Deep Object Filter - Solution & Explanation

Problem Overview: Deep Object Filter asks you to recursively process a nested structure (objects and arrays) and remove values that do not satisfy a predicate function fn. Primitive values are checked directly with the predicate, while arrays and objects must be traversed deeply so that only valid elements remain in the final structure.

Approach 1: Recursive DFS Traversal (O(n) time, O(h) space)

The most natural solution treats the input as a tree of values and performs a depth‑first traversal. If the current value is an array, iterate through each element, recursively filter it, and keep only the results that are still valid. If the value is an object, iterate through its keys and recursively filter each property, deleting keys whose filtered result is invalid. For primitives, simply evaluate fn(value) and return the value only when the predicate passes. This approach processes each node exactly once, giving O(n) time complexity where n is the number of values in the structure, and O(h) recursion stack space where h is the maximum nesting depth. This pattern is common in problems involving recursion and nested data traversal.

Approach 2: Iterative Stack Traversal (O(n) time, O(n) space)

You can replace recursion with an explicit stack to simulate depth‑first traversal. Push the root node onto a stack along with a reference to its parent container. While the stack is not empty, pop a node, inspect its type, and process arrays or objects by pushing their children back onto the stack. After evaluating children, remove entries that fail the predicate or become empty after filtering. This avoids recursion depth limits and can be easier to control in environments where stack overflow is a concern. The algorithm still visits every element once, resulting in O(n) time complexity and up to O(n) auxiliary space for the stack and intermediate references. The traversal pattern is similar to iterative depth-first search used for tree structures.

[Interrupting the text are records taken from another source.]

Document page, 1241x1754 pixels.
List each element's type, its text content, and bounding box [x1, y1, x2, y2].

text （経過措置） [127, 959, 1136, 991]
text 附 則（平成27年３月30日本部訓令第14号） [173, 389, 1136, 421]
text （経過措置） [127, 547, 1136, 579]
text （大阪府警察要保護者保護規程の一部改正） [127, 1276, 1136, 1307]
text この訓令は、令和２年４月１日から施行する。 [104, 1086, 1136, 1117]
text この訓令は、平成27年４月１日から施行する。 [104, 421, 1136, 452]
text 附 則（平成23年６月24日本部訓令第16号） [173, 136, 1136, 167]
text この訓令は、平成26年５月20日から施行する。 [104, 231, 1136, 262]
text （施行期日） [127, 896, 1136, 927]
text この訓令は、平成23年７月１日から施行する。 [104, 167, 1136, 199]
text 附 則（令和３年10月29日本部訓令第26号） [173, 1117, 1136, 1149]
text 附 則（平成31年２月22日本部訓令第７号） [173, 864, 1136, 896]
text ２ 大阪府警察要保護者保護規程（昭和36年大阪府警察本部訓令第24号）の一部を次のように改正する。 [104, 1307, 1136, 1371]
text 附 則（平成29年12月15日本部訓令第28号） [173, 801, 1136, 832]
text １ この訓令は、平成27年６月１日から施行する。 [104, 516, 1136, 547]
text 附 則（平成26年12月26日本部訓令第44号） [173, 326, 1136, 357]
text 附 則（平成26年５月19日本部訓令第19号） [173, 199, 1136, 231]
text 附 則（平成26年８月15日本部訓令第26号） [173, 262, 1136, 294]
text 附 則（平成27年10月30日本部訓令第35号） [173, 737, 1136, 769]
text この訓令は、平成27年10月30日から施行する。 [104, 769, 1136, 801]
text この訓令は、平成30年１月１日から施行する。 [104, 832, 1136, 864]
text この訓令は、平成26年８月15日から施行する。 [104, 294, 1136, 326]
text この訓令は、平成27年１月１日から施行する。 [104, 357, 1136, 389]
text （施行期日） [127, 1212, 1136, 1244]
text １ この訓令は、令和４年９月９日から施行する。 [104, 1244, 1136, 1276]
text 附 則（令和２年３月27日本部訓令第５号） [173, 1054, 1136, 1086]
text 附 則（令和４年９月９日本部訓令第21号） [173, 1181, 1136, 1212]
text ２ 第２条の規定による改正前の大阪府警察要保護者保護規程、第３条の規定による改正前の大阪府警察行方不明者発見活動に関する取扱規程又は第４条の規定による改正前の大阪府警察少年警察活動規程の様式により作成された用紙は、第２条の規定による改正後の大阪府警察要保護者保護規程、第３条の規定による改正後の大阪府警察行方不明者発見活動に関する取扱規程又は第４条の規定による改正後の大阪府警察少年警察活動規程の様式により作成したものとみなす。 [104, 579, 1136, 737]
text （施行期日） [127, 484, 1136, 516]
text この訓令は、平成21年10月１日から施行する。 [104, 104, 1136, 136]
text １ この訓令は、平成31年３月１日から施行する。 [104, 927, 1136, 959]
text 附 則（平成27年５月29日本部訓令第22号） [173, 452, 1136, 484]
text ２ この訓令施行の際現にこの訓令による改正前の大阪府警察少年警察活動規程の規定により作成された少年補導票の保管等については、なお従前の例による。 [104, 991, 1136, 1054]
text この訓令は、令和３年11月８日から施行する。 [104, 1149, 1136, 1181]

Recommended for interviews: The recursive DFS approach is what most interviewers expect. It shows you understand how to traverse nested data structures and apply transformations during recursion. Mentioning the iterative stack variant demonstrates deeper understanding of traversal mechanics and recursion limits. If the discussion touches JavaScript behavior, highlighting how arrays and objects are processed differently in JavaScript can also strengthen your explanation.